Which image/object features to use?
Even in the cases where several features are extracted and measured, it is still difficult to decide which ones to use as key metrics for identifying assay hits (i.e. the metrics that best identify an unknown compound to have the desired biological effect). In a recent publication, Singh and co-workers from the Broad Institute [1] found that:
"a majority of high-content screens published so far (60−80%) made use of only one or two image-based features measured from each sample and disregarded the distribution of those features among each cell population"
As a result, the information content of the typical HCS experiments is much lower that its potential.
Variability in the quality of the HCS data
|
We create hundreds of these types of plots,
one for each feature |
In practical use, HCS data for a large screening campaign are accumulated over a period of days, if not weeks, in which different batches of cells, reagents and experimental conditions may introduce variability in the quality of detection and measurement of certain cellular features. Some of these QC issues may get lost in the casual review of the separate batches of data and may be simply hidden in the large volume of accumulated data.
A good set of visualization tools that permit the
global review of all the data set features are a necessity. For example, a simple, but effective way to review the performance of assay controls is to create box plots of each of the feature across all assay plates. Other ways such as
kernel density plots are also very effective.
See what you are missing
Missing data and other abnormalities (such as infinity values) introduced by some analysis software are another issue that one must pay close attention to, as these will later create havoc with most machine learning algorithms. It may only be a few values among thousands of good data points but they are sure to cause you pain if you don't handle them appropriately. I usually generate summary statistics of each of the features using R to quickly review for missing (NA), non-number (NAN) and infinity values in each of the feature measurements.
|
Creating group statistics in R for each feature and presenting it as a table
is a quick way to detect data quality issues (such as missing data) |
In the example above I can quickly identify features that have some missing values and handle them appropriately before starting any data analysis
Don't forget the biology
While we have a tendency to concentrate on our many powerful computational tools, not only we should not forget the biologist, but we should actively involve them in the data QC and review process. It is only then that statistically interesting findings collide with the true biology. In some cases, such findings are only '
red herrings' and should be discarded.
|
Measurements represented as assay plate heat maps
facilitate data comprehension in the context of the experiment |
To productively involve the biologist, you also have to provide visualizations that make sense in the experimental space. For example, since these screens are performed in assay plates, you must provide visualizations that present the numbers in an assay plate format.

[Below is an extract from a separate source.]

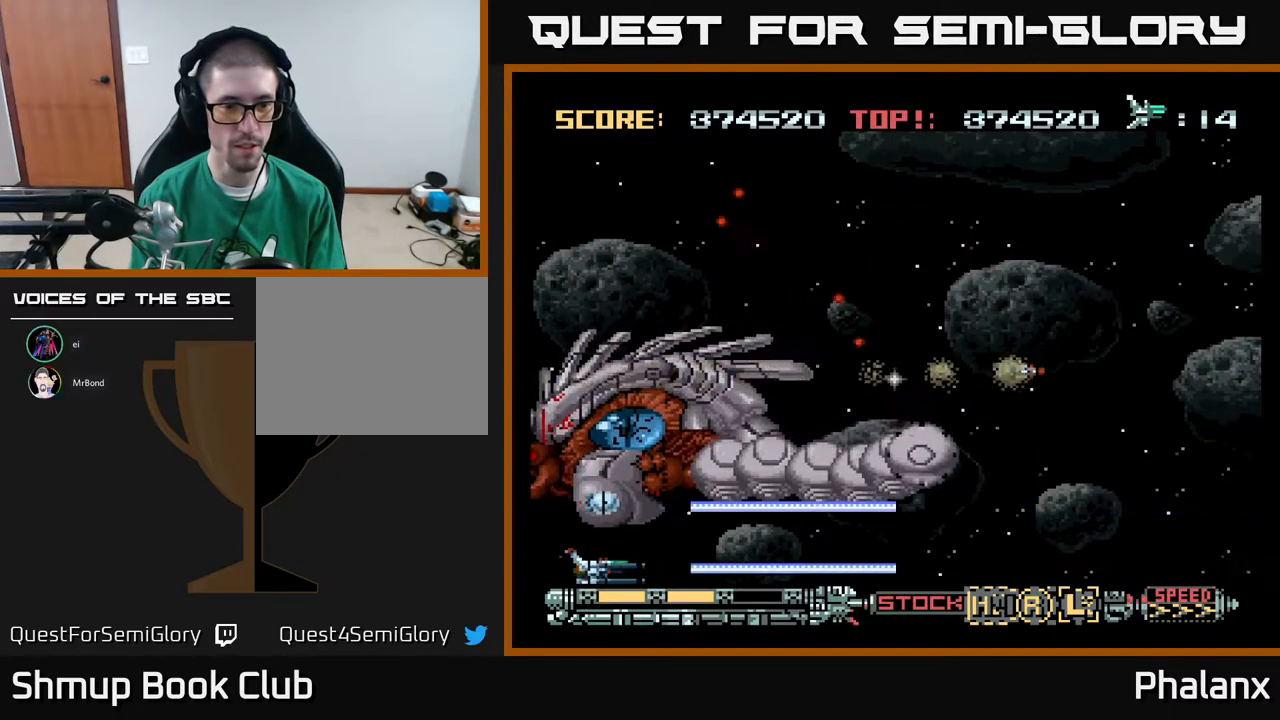
{"buttons": [], "right_stick": "center", "events": [[267, "A", "up"]]}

We frequently generate these by displaying the feature measurements in a heatmap format that resembles the assay plates. The biologists can immediately recognize this format and determine whether the findings make sense given the control layouts on these plates. For example, the example here shows distinct patterns where the assay controls are arrayed and where various concentrations of compounds (dose response) are located.
We have numerous practical examples, where after features are selected based on their potential for good predictive value in an assay, we get even more robust results after a biologist reviews these features and removes those that are not considered reflective of the true biology.
References
- Singh, Shantanu, Anne E. Carpenter, and Auguste Genovesio. "Increasing the Content of High-Content Screening An Overview." Journal of biomolecular screening 19.5 (2014): 640-650.